Coolers For PC Pilots: Coolermaster Jet 7, Continued
The radial fan, the so-called blower, takes the form of a fan cylinder. This sucks in the air and blows it directly at the cooling element at a 90° angle difference.
As a result, the center under the fan is surrounded with cool air. Compared to a design with a conventional radial fan, this should produce more efficient CPU cooling.
The heat sink consists of a base plate of heavy copper onto which the aluminum fins were welded. It has been our experience that this method of connection obtains higher thermal resistances than with heat sinks where base plate and fins are connected by crimping.

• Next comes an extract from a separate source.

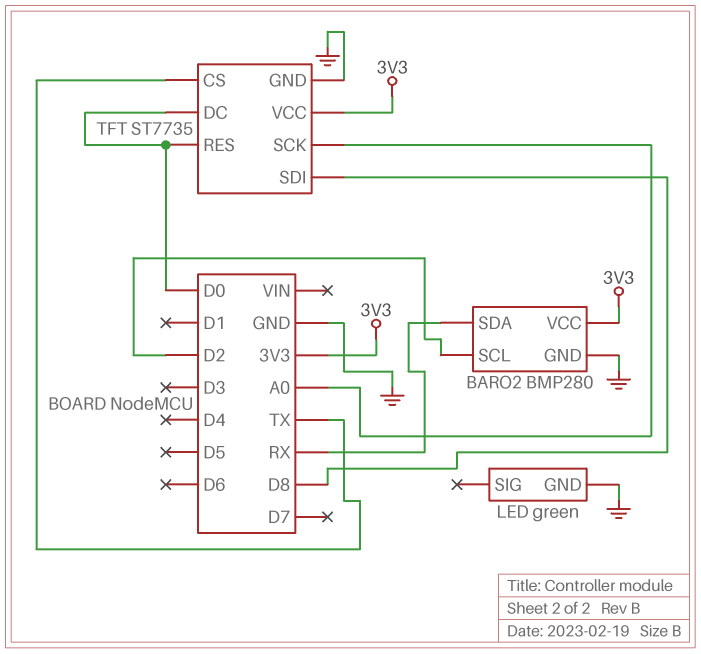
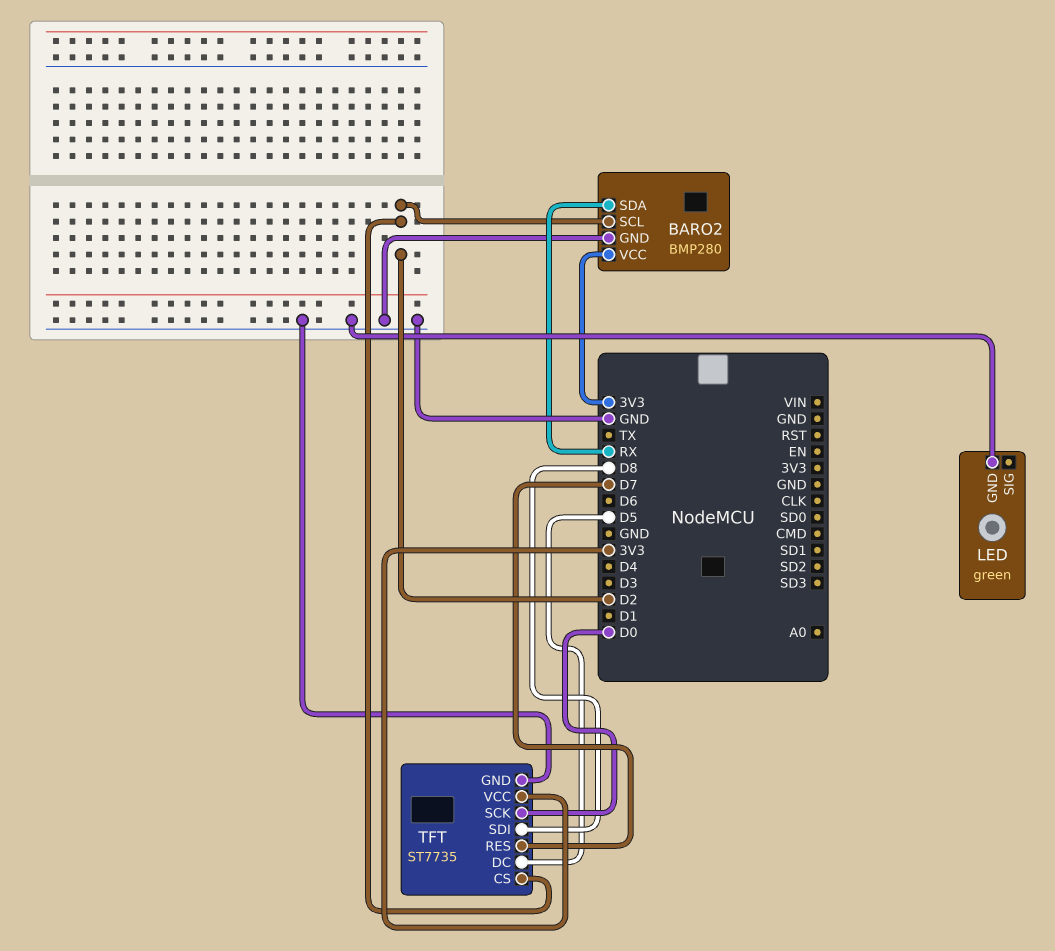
TFT pin CS: TX -> D2
TFT pin DC: D0 -> D5
TFT pin RES: D0 -> D7
TFT pin SCK: A0 -> D0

Thanks to the ergonomic triple clip, no tools are needed for installation.
The underside of the Jet 7 hasn't been completely smoothed over. However, the visible "unevenness" of the surface doesn't have a negative effect on the cooler's thermal conductivity since the thermal grease nestles evenly in the ridges.
The fan speed can be set to anywhere from 1900 to 3500 rpm. Ratcheting up the fan speed will increase cooling performance - and the noise level. The thermal resistance of the cooler fluctuated between 0.61 °C/W and 0.49 °C/W; the die temperatures stayed between 59°C and 51°C.
The noise level ranged from 62 dB(A) and 44 dB(A). The background noise was 34dB(A)). All in all, the Jet 7 is an average, but good cooler. But what stands out about this product is the unusual design.